Frank Bajohr"Mof" versus "Kaaskopp" Der deutsch-niederländische Fußball-Nationalismus als Seismograph nationaler Selbst- und Fremdbilder GWU 61, 2010, H. 7/8, S. 419–429
Der Fußball als ein die Massen begeisterndes, ritualisiertes Kampfspiel erweist sich oft als anfällig für nationale, ja nationalistische Projektionen, in denen sich Selbst- und Fremdwahrnehmungen seismographisch widerspiegeln. Dies zeigt die niederländisch-deutsche Fußball-Rivalität seit 1974, die ihre Dynamik nicht allein aus der Abfolge entsprechender Länderspiele gewann. In den Veränderungen und Metamorphosen dieser Rivalität kommen dementsprechend auch allgemeine Wandlungen der nationalen Selbst- und Fremdbilder zum Ausdruck.
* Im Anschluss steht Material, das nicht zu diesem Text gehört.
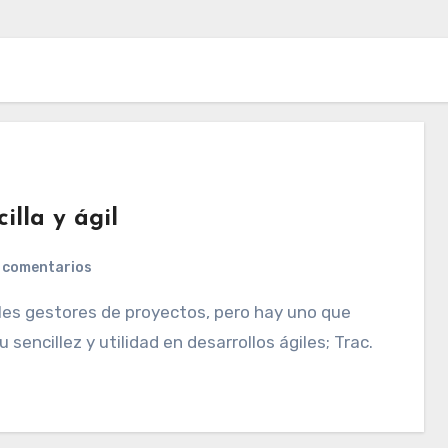
illa y ágil
 comentarios
encillez y utilidad en desarrollos ágiles; Trac.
Daniel EisenmengerDie vergessene Verfassung von Korsika 1755 GWU 61, 2010, H. 7/8, S. 430–446
Im Jahr 1755 erhielt Korsika durch Pasquale Paoli eine eigene Verfassung: die erste geschriebene, demokratische Verfassung der Welt, rund dreißig Jahre vor den amerikanischen, polnischen und französischen Entwürfen. Trotzdem sind diese Verfassung und die ihr vorausgehende Revolution nur wenigen bekannt. Dieser Artikel fasst die bekannten Fakten zur korsischen Revolution im 18. Jahrhundert zusammen, um anschließend auf die Verfassung und ihre Bedeutung im europäischen (und transatlantischen) Kontext einzugehen. Den Artikel schließen einige Überlegungen zu möglichen Gründen für die trotz guter Forschungslage weitgehende Missachtung der korsischen Entwicklung in der Geschichtsschreibung und zu didaktischen Einsatzmöglichkeiten des Verfassungstextes im Geschichtsunterricht ab.